Here's a Dawn report on Pakistan risking IMF support by failing to raise taxes:

KARACHI: A delay in implementing a new sales tax in Pakistan after October may disrupt the delivery of vital assistance from the International Monetary Fund (IMF), finance officials and analysts said on Wednesday.

Pakistan was due to implement a value-added tax (VAT) or a reformed general sales tax of 15 per cent by July 1, but the 2010/2011 budget deferred imposition of the tax until Oct. 1 because of a failure to reach consensus among provinces.

Analysts said a delay in the latest billion-dollar tranche of funds from the IMF might cause a ripple effect on aid from other other multilateral agencies and donors.

“Failure to introduce the VAT would almost certainly jeopardise Pakistan's access to the remaining $4 billion under the IMF stand-by loan and $300 million under the World Bank,” Maria Kuusisto, Asia analyst at the London-based political risk research firm Eurasia Group, wrote in a note.

It could also keep Pakistan from extending the IMF loan beyond December 2010, she wrote.

Failure to impose the tax would be “serious business”, a Pakistani economist familiar with the situation said.

“No money will come from the World Bank or the Asian Development Bank either, and Pakistan will have a serious financing problem for their budget deficit,” he told Reuters.

The IMF and Pakistan are having talks and the programme is not in danger, said Asif Bajwa, special secretary at the Ministry of Finance. But the IMF itself is concerned.

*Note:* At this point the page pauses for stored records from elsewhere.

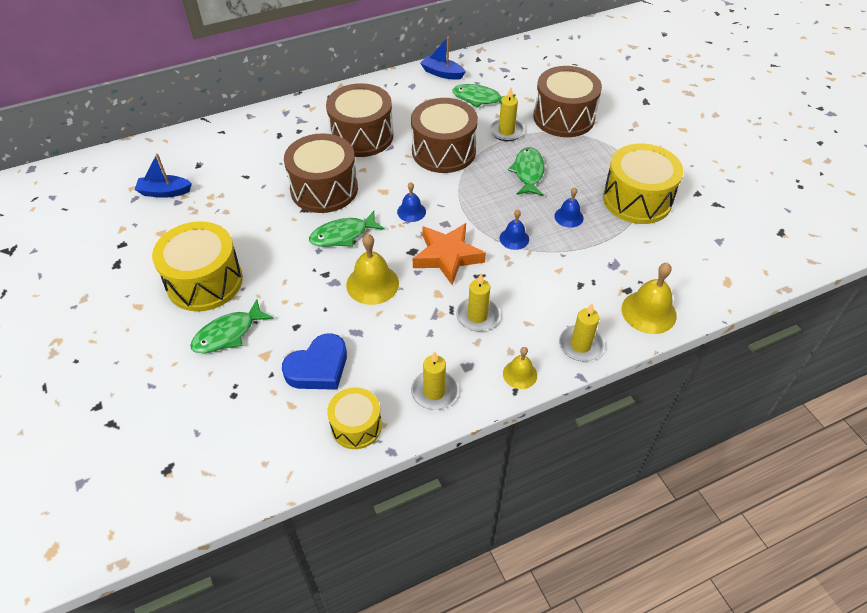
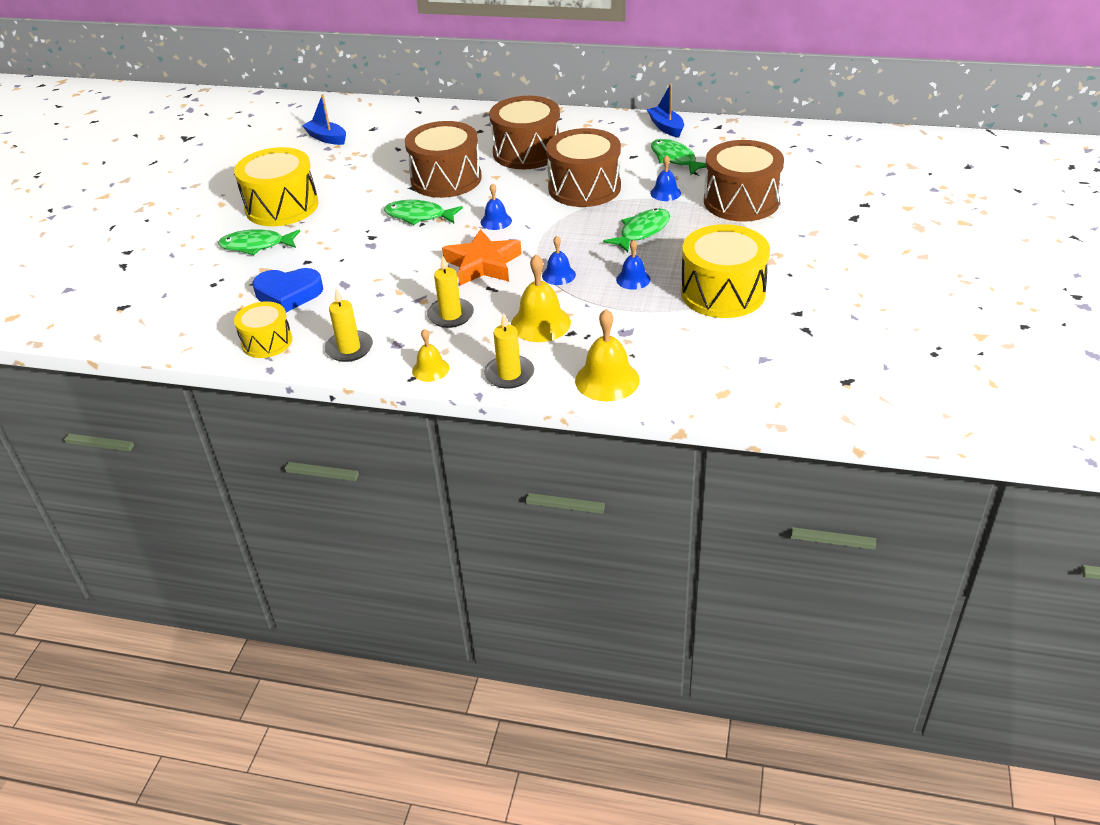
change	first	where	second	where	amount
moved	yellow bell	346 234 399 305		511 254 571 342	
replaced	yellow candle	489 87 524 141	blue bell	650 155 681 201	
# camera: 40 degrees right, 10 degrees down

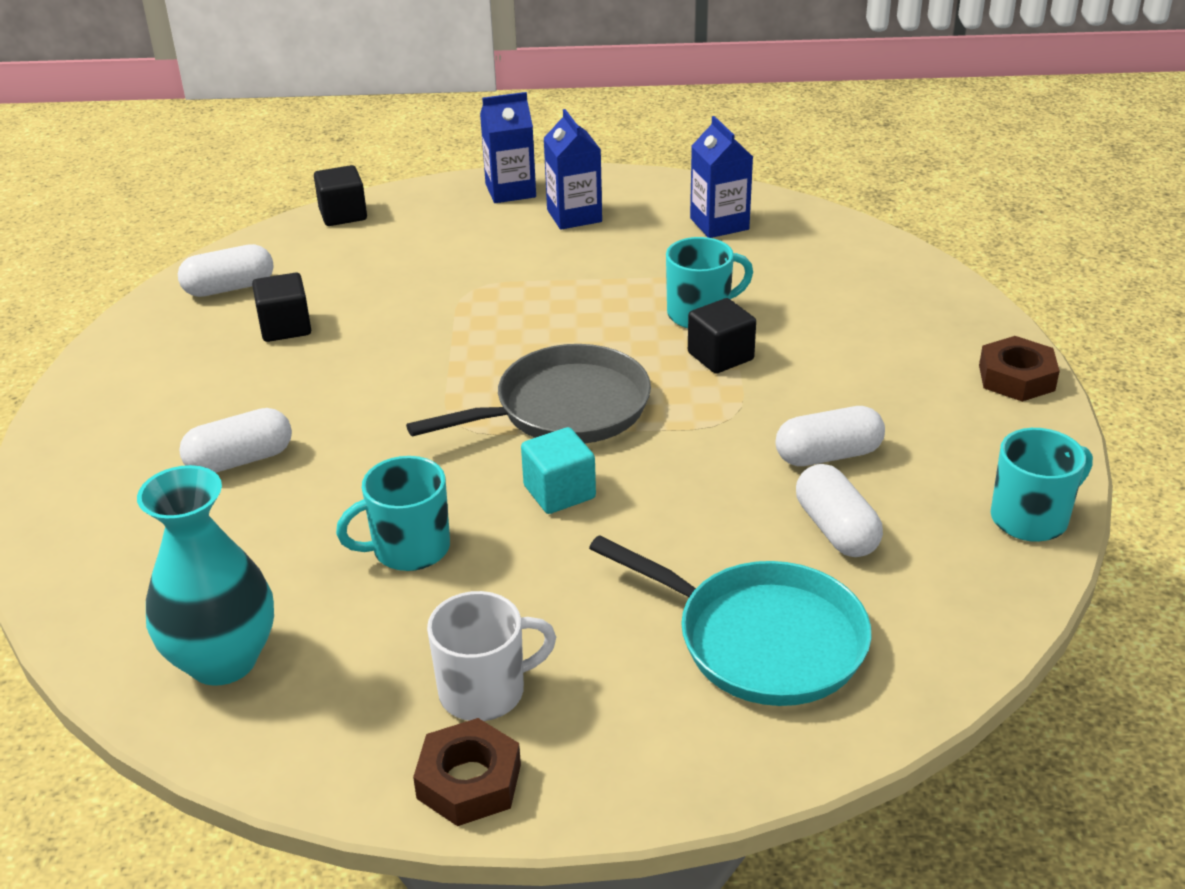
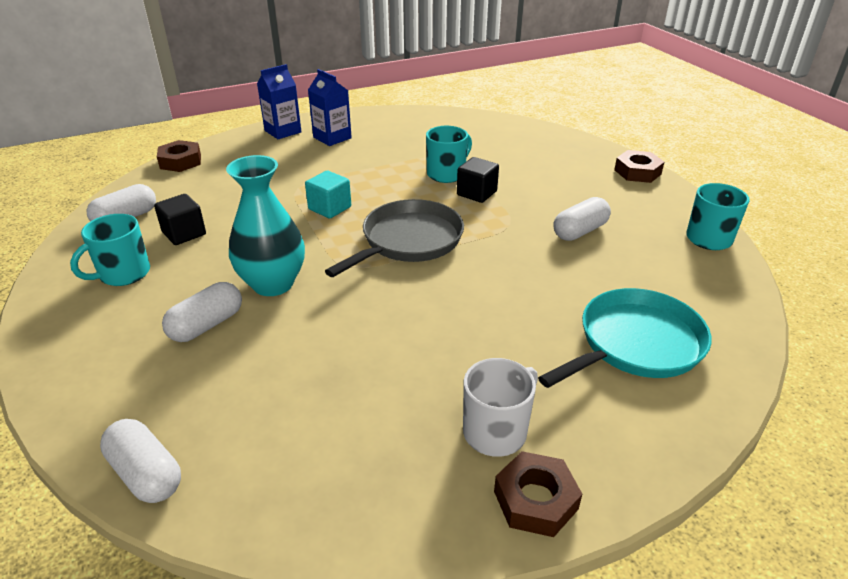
change	first	where	second	where	amount
moved	turquoise vase	137 465 274 686		226 155 305 296	
replaced	black cube	314 165 367 226	brown nut	157 140 201 172	
moved	turquoise mug	336 456 450 571		70 214 150 286	
moved	turquoise cube	521 427 596 514		305 171 351 218	
turned	turquoise pan	589 535 871 706		538 288 711 388	45 degrees counterclockwise
removed	blue carton	690 116 753 238			
moved	white capsule	796 464 883 557		100 419 181 503	
# camera: 25 degrees left, 0 degrees up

“The delay in introducing the VAT could delay disbursements under the IMF program. We hope the VAT can be introduced soon so the IMF can move ahead with program reviews and disbursements,” IMF country representative Paul Ross told Reuters via email.

The IMF is due to meet in August to review Pakistan's progress against targets for the end of June before approving the next tranche, likely to be $1.1 billion to $1.2 billion.

On the brink of default, Pakistan turned to the IMF in November 2008 for a $10.66 billion loan package to help put its economy back on track. It received the fifth tranche of $1.13 billion last month.

In an effort to meet IMF conditions, the 2010/11 budget raised taxes on sectors like capital gains, increased a sales tax and slashed some food and energy subsidies. Pakistan's tax-to-GDP ratio of around 9.5 per cent is one of the world's lowest.

Cutting the deficit, targeted at 4 per cent of GDP for fiscal year 2010/11, is key but poses a serious inflation risk and could hurt the economy just as it tentatively recovers from its lowest growth rate in decades. Last year's deficit was 5.1 per cent.

“The tax collection target is grossly over-ambitious,” Ashfaque Hasan Khan, dean of Islamabad's NUST Business School, said when the budget was released earlier this month.